◆ AIM OF THE TASK
Locate each row below that contains the string "Monday" and copy those rows out in full. Case counts.

◆ MATERIALS PROVIDED
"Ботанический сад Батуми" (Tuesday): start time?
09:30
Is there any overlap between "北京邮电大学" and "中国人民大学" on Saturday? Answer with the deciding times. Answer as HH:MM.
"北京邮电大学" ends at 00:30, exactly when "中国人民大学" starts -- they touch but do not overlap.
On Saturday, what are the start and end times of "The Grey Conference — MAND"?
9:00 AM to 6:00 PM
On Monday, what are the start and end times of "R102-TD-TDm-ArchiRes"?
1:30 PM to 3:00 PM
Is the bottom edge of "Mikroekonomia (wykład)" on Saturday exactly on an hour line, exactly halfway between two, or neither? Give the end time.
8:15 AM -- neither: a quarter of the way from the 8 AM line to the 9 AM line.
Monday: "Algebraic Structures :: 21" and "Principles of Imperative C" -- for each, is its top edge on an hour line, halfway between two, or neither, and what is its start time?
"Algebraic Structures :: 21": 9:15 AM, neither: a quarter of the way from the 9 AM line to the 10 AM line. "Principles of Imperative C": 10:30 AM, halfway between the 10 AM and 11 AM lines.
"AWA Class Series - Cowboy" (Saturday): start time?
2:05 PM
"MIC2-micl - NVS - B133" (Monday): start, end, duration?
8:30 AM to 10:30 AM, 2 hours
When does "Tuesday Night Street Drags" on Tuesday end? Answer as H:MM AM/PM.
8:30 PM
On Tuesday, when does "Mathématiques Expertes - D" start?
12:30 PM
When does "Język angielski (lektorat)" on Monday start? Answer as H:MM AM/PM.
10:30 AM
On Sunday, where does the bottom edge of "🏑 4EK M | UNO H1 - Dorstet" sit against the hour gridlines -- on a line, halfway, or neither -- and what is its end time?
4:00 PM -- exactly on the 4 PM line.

◆ CORRECT RESULT
On Monday, what are the start and end times of "R102-TD-TDm-ArchiRes"?
Monday: "Algebraic Structures :: 21" and "Principles of Imperative C" -- for each, is its top edge on an hour line, halfway between two, or neither, and what is its start time?
"MIC2-micl - NVS - B133" (Monday): start, end, duration?
When does "Język angielski (lektorat)" on Monday start? Answer as H:MM AM/PM.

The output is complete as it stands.